= Beginning of Section =

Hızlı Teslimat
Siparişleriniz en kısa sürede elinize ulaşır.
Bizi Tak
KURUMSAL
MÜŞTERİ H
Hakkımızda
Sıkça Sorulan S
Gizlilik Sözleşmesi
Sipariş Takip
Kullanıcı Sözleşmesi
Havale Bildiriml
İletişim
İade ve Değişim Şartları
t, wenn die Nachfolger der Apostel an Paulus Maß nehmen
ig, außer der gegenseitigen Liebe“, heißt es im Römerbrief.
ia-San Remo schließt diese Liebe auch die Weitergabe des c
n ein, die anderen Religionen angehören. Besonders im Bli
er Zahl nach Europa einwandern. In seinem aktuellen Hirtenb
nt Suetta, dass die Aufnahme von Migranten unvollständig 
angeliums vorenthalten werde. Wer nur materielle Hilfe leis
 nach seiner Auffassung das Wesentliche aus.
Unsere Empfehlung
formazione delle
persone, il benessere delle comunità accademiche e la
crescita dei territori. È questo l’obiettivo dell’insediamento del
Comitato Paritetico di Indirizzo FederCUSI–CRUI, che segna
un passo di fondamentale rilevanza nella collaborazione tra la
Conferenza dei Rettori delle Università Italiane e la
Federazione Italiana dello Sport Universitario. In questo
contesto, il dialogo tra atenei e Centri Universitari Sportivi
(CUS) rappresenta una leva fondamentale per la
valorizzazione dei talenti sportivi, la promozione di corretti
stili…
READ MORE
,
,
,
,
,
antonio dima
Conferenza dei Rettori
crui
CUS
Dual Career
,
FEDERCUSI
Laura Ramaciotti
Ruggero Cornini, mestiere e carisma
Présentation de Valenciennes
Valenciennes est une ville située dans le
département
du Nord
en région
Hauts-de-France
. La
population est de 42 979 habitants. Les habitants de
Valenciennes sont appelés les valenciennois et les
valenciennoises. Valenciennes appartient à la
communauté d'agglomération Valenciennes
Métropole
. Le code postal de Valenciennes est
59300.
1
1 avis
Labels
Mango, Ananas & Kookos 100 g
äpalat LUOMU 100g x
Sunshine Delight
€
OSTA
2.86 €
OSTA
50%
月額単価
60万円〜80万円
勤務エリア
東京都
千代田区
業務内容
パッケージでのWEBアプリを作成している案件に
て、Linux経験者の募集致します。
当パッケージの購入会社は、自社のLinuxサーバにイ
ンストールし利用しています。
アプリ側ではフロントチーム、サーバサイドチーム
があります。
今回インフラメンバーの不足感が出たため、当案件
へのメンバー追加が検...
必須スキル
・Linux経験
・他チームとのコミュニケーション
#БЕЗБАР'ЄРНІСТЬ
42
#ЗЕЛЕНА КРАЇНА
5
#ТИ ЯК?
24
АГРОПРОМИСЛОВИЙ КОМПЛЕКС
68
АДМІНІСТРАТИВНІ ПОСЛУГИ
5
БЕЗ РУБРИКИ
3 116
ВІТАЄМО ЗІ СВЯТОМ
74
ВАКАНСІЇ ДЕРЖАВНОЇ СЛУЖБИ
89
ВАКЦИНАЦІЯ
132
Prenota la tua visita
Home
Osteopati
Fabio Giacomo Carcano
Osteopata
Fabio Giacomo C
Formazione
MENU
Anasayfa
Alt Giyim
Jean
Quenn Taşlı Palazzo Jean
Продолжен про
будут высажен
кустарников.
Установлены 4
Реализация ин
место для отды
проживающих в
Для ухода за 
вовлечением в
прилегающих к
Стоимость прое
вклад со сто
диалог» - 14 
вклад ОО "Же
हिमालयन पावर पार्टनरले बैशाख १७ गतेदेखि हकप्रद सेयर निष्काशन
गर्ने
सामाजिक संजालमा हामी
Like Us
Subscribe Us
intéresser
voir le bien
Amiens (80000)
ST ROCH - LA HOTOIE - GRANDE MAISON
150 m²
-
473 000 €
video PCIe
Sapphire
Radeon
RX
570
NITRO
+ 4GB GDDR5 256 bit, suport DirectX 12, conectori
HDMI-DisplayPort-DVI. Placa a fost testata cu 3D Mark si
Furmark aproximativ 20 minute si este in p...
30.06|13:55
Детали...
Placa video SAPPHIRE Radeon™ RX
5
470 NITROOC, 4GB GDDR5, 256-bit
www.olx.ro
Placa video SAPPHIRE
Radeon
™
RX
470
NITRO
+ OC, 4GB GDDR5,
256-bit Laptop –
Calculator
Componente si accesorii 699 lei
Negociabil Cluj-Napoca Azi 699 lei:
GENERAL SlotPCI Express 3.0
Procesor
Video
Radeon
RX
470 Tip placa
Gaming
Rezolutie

= End of Section =

- Task description: The answer should consist only of the lines from the line containing "DirectX 12, conectori" through the final line of the listing above, reproduced exactly.

- Written response:
+ 4GB GDDR5 256 bit, suport DirectX 12, conectori
HDMI-DisplayPort-DVI. Placa a fost testata cu 3D Mark si
Furmark aproximativ 20 minute si este in p...
30.06|13:55
Детали...
Placa video SAPPHIRE Radeon™ RX
5
470 NITROOC, 4GB GDDR5, 256-bit
www.olx.ro
Placa video SAPPHIRE
Radeon
™
RX
470
NITRO
+ OC, 4GB GDDR5,
256-bit Laptop –
Calculator
Componente si accesorii 699 lei
Negociabil Cluj-Napoca Azi 699 lei:
GENERAL SlotPCI Express 3.0
Procesor
Video
Radeon
RX
470 Tip placa
Gaming
Rezolutie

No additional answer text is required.